== Task requirements ==
Transcribe all the lines below exactly. Omit the pictures.

== Data records ==

#####

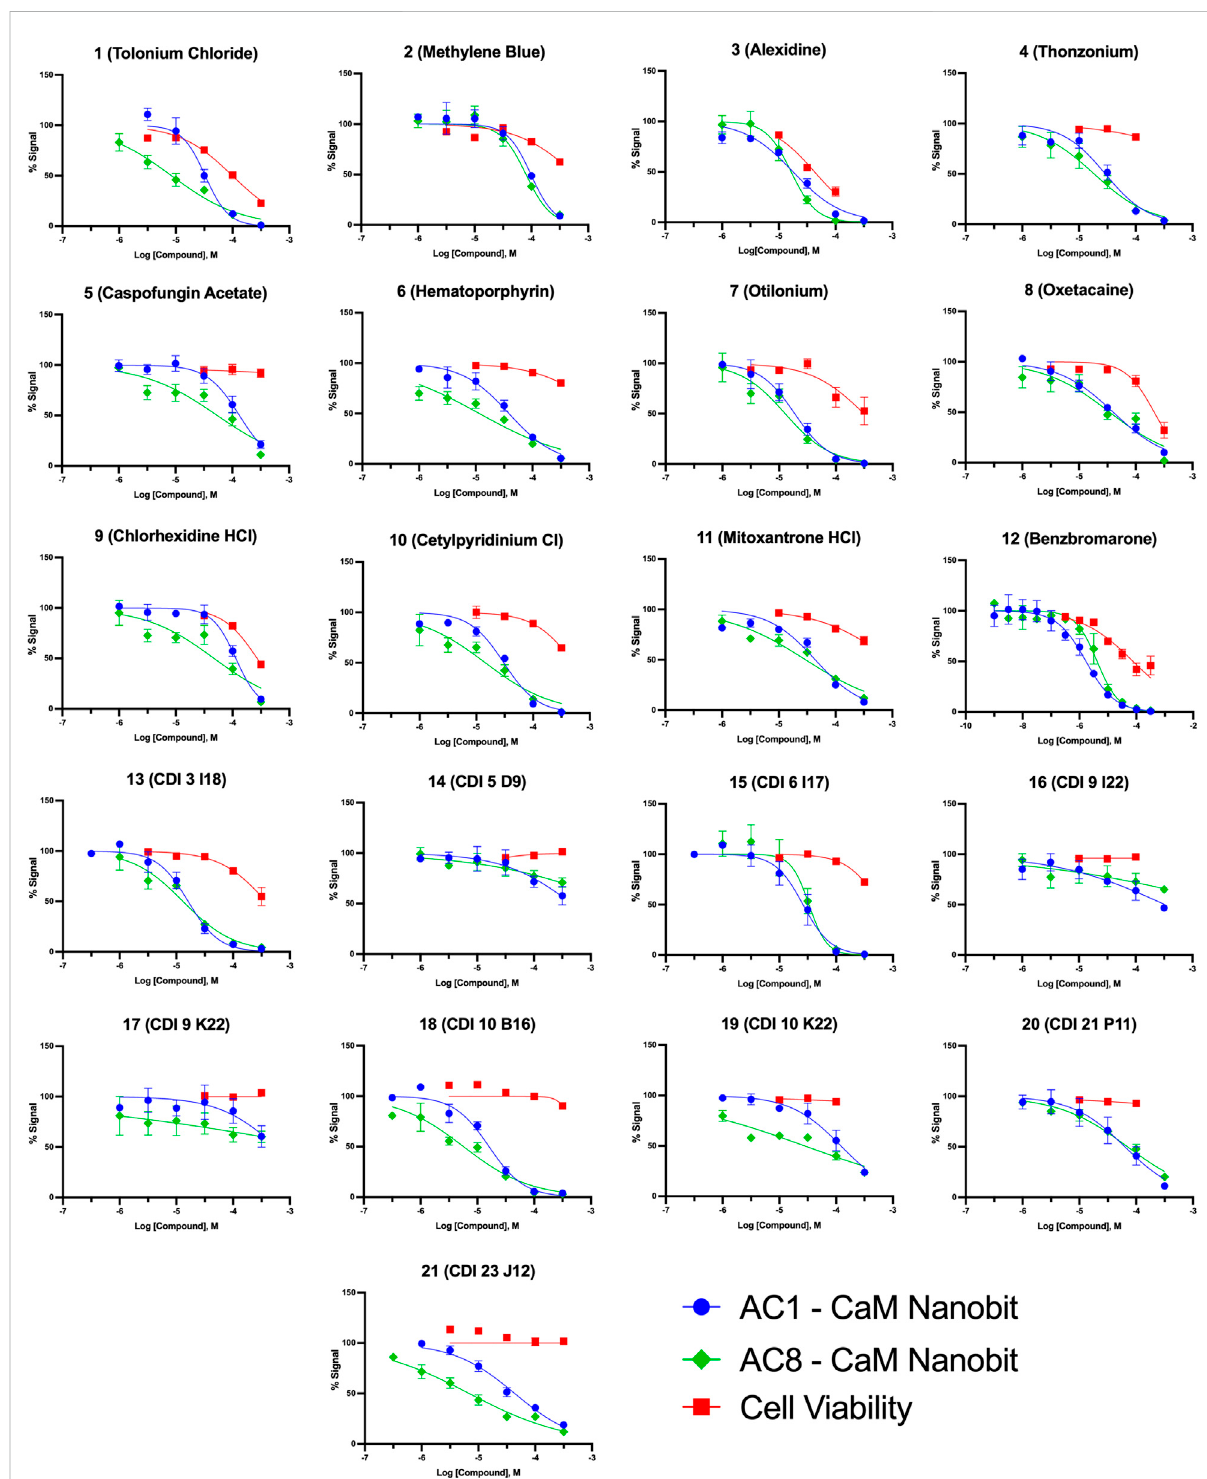
FIGURE 5 Concentration response curves for AC1/CaM pilot screen hits in NanoBiT assay and CellTiter Glo-2.0 cell viability assay. NanoBiT results are shown as blue circles for AC1/CaM, green squares for AC8/CaM, and red squares for cell viability (CellTiter Glo-2.0) assay results. The baseline corrected AUC values are normalized to vehicle in the presence of thapsigargin (100%) or vehicle pre-treated with BAPTA-AM (0%) for the NanoBiT assay. The cell viability data is normalized to the cells treated with vehicle (100%) or cell free wells with vehicle added (0%). Data represents n = 3 experiments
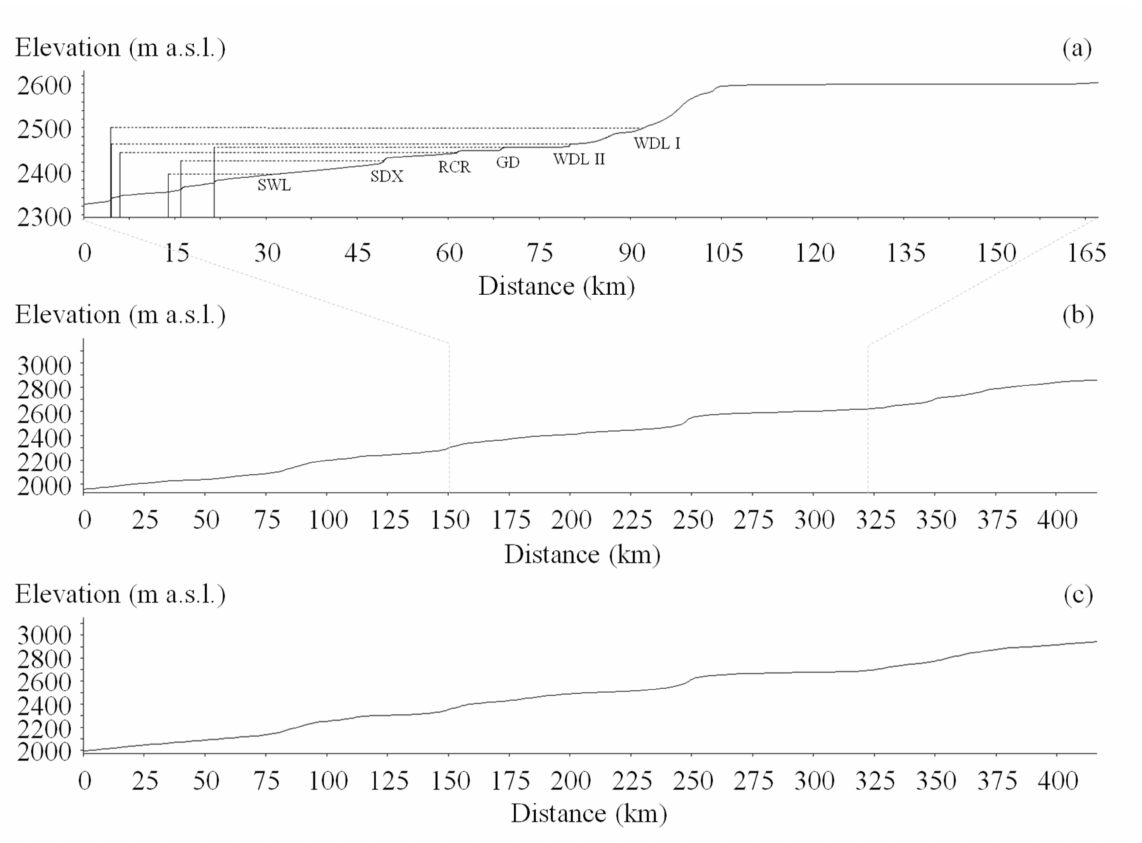
Figure 14. Fluvial response to river blocking dam. ( a ) is generated from ALOS 12.5 m DEM. ( b ) is generated from ALOS 12.5 m DEM in order to determine the scope of ( a , c ) which is generated from GDEMV2 30M as the control group of ( b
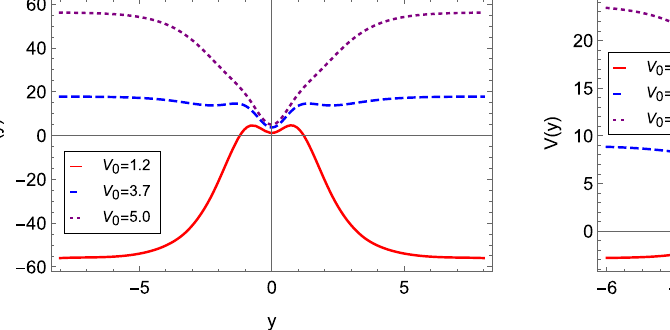
Fig. 2 Numerical solutions for the potential V ( y ) from Sect. 3.2 with ϕ = 2, ψ = 1, A = 1 and k = 1. In the left panel we provide solu- 0 0 0 tions for the boundary conditions V 0 = 1 . 2, V 0 = 3 . 7 and V 0 = 5 . 0. It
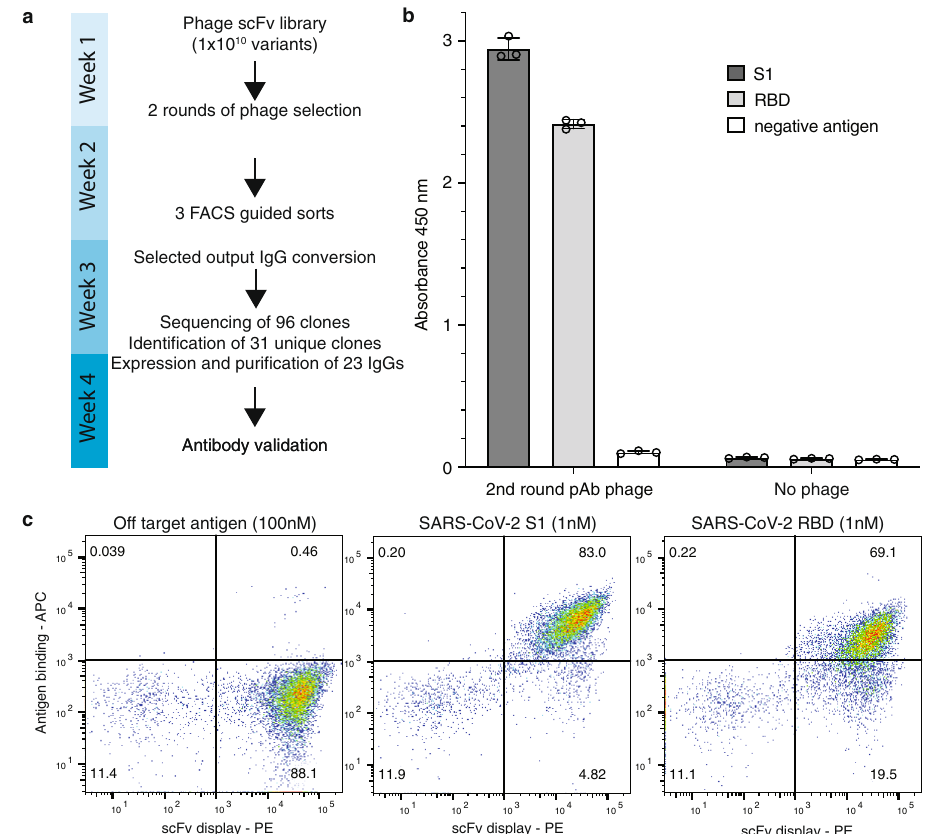
Fig. 1 Antibody selection. a Timeline of the entire pipeline: from phage selection to the validation of the selected antibodies. b Binding signal of the polyclonal phage population obtained after two round of phage display selections against SARS-CoV-2 S1 and SARS-CoV-2 RBD. Data represent the average of three polyclonal phage preparations ( n = 3) + / − SD. Source data are provided as a Source Data File. c Analysis of binding signals by fl ow cytometry of the fi nal antibody population obtained after yeast display against SARS-CoV-2 S1 and SARS-CoV-2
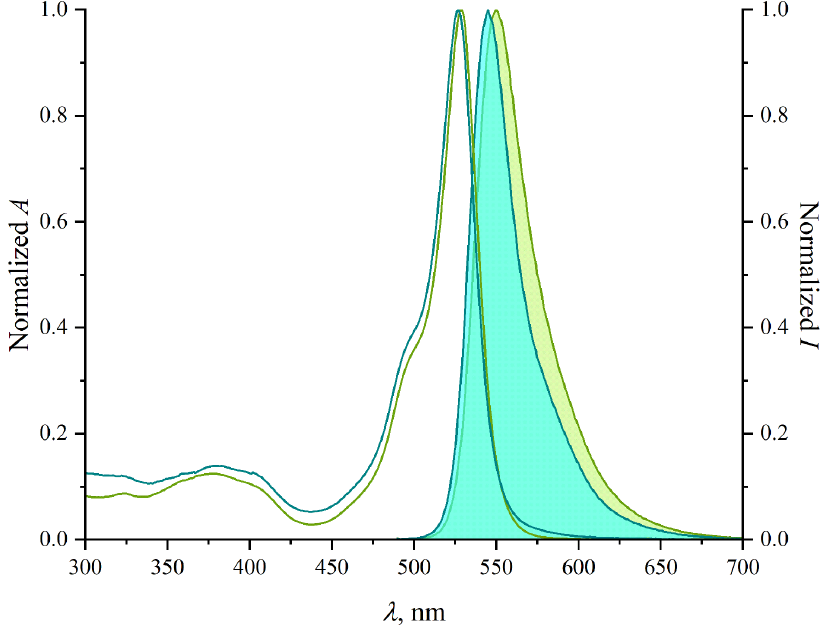
Figure 1. Absorption (unfilled area plot) and emission (filled area plot) spectra of COOH-Ph- BODIPY (blue) and NHS-Ph-BODIPY (green) in DMSO. Table 1. Photophysical characteristics of COOH-Ph-BODIPY and NHS-Ph-BODIPY in organic solvents.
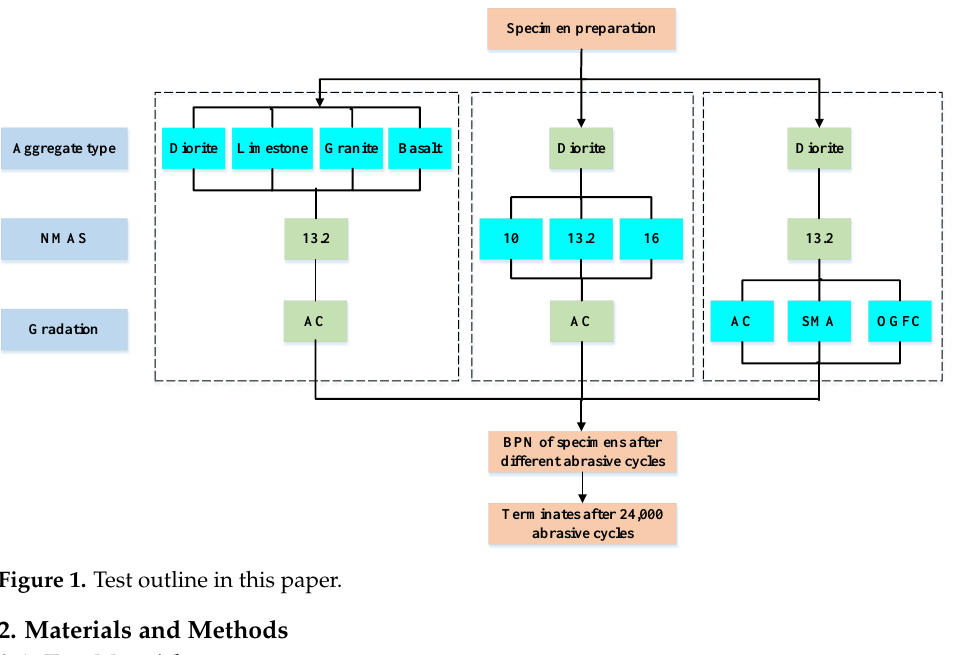
Figure 1. Test outline in this paper.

#####

== Response ==
FIGURE 5 Concentration response curves for AC1/CaM pilot screen hits in NanoBiT assay and CellTiter Glo-2.0 cell viability assay. NanoBiT results are shown as blue circles for AC1/CaM, green squares for AC8/CaM, and red squares for cell viability (CellTiter Glo-2.0) assay results. The baseline corrected AUC values are normalized to vehicle in the presence of thapsigargin (100%) or vehicle pre-treated with BAPTA-AM (0%) for the NanoBiT assay. The cell viability data is normalized to the cells treated with vehicle (100%) or cell free wells with vehicle added (0%). Data represents n = 3 experiments
Figure 14. Fluvial response to river blocking dam. ( a ) is generated from ALOS 12.5 m DEM. ( b ) is generated from ALOS 12.5 m DEM in order to determine the scope of ( a , c ) which is generated from GDEMV2 30M as the control group of ( b
Fig. 2 Numerical solutions for the potential V ( y ) from Sect. 3.2 with ϕ = 2, ψ = 1, A = 1 and k = 1. In the left panel we provide solu- 0 0 0 tions for the boundary conditions V 0 = 1 . 2, V 0 = 3 . 7 and V 0 = 5 . 0. It
Fig. 1 Antibody selection. a Timeline of the entire pipeline: from phage selection to the validation of the selected antibodies. b Binding signal of the polyclonal phage population obtained after two round of phage display selections against SARS-CoV-2 S1 and SARS-CoV-2 RBD. Data represent the average of three polyclonal phage preparations ( n = 3) + / − SD. Source data are provided as a Source Data File. c Analysis of binding signals by fl ow cytometry of the fi nal antibody population obtained after yeast display against SARS-CoV-2 S1 and SARS-CoV-2
Figure 1. Absorption (unfilled area plot) and emission (filled area plot) spectra of COOH-Ph- BODIPY (blue) and NHS-Ph-BODIPY (green) in DMSO. Table 1. Photophysical characteristics of COOH-Ph-BODIPY and NHS-Ph-BODIPY in organic solvents.
Figure 1. Test outline in this paper.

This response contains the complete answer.